**JOB ITEM:** The answer must consist solely of the lines from the one containing "境的污染，并提供一种经" through the last line of the records below, repeated exactly, with all pictures omitted.
MATERIAL FOR THIS EXERCISE START
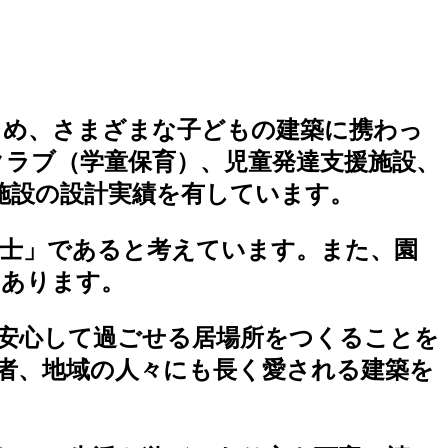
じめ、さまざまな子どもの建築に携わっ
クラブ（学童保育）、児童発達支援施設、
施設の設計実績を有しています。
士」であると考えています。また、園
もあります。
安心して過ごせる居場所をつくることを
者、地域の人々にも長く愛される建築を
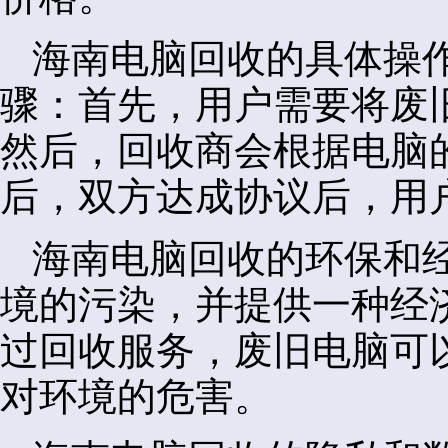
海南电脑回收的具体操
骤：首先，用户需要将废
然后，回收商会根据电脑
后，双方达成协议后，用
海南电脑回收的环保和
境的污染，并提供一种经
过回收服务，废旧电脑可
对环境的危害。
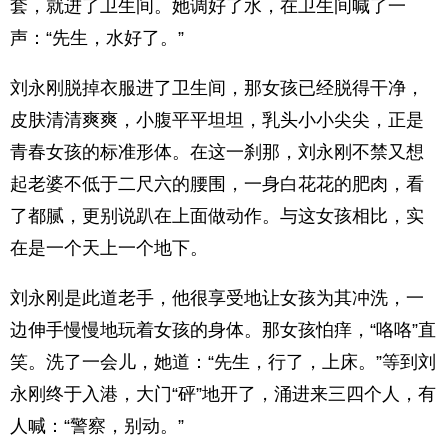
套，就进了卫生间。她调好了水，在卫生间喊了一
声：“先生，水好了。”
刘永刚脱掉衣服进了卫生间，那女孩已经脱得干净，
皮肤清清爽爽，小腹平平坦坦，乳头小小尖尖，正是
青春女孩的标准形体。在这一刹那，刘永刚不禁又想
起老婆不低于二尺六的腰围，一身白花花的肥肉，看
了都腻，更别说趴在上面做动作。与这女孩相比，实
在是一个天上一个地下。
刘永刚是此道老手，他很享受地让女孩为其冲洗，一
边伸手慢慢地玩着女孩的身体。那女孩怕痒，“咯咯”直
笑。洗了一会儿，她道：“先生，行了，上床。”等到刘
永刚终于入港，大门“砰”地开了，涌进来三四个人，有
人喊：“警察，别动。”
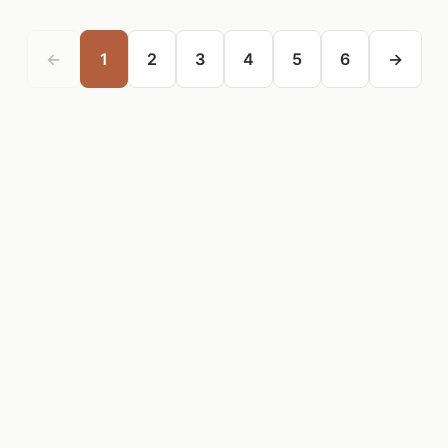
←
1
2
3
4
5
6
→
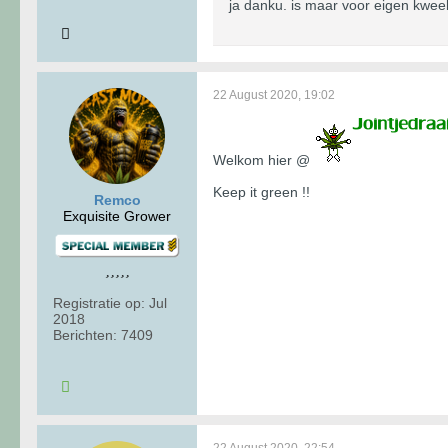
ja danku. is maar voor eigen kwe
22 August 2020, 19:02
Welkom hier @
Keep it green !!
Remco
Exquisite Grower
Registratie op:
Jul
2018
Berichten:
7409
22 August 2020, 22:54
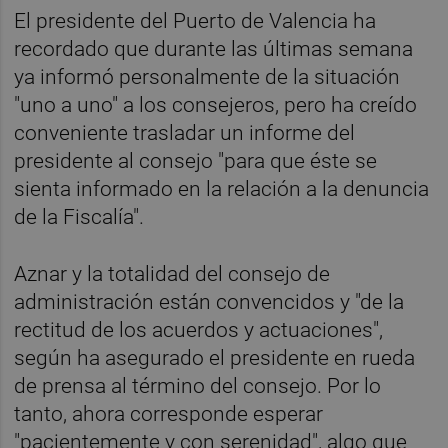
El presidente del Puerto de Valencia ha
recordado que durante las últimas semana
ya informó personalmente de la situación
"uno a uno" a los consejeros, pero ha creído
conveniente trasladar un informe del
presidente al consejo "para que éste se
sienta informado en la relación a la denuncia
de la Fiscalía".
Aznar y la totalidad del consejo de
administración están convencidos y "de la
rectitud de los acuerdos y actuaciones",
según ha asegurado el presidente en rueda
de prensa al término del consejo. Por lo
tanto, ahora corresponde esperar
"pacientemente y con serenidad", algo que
MATERIAL FOR THIS EXERCISE END
**EXERCISE ANSWER:**
境的污染，并提供一种经
过回收服务，废旧电脑可
对环境的危害。
套，就进了卫生间。她调好了水，在卫生间喊了一
声：“先生，水好了。”
刘永刚脱掉衣服进了卫生间，那女孩已经脱得干净，
皮肤清清爽爽，小腹平平坦坦，乳头小小尖尖，正是
青春女孩的标准形体。在这一刹那，刘永刚不禁又想
起老婆不低于二尺六的腰围，一身白花花的肥肉，看
了都腻，更别说趴在上面做动作。与这女孩相比，实
在是一个天上一个地下。
刘永刚是此道老手，他很享受地让女孩为其冲洗，一
边伸手慢慢地玩着女孩的身体。那女孩怕痒，“咯咯”直
笑。洗了一会儿，她道：“先生，行了，上床。”等到刘
永刚终于入港，大门“砰”地开了，涌进来三四个人，有
人喊：“警察，别动。”
←
1
2
3
4
5
6
→
ja danku. is maar voor eigen kwe
22 August 2020, 19:02
Welkom hier @
Keep it green !!
Remco
Exquisite Grower
Registratie op:
Jul
2018
Berichten:
7409
22 August 2020, 22:54
El presidente del Puerto de Valencia ha
recordado que durante las últimas semana
ya informó personalmente de la situación
"uno a uno" a los consejeros, pero ha creído
conveniente trasladar un informe del
presidente al consejo "para que éste se
sienta informado en la relación a la denuncia
de la Fiscalía".
Aznar y la totalidad del consejo de
administración están convencidos y "de la
rectitud de los acuerdos y actuaciones",
según ha asegurado el presidente en rueda
de prensa al término del consejo. Por lo
tanto, ahora corresponde esperar
"pacientemente y con serenidad", algo que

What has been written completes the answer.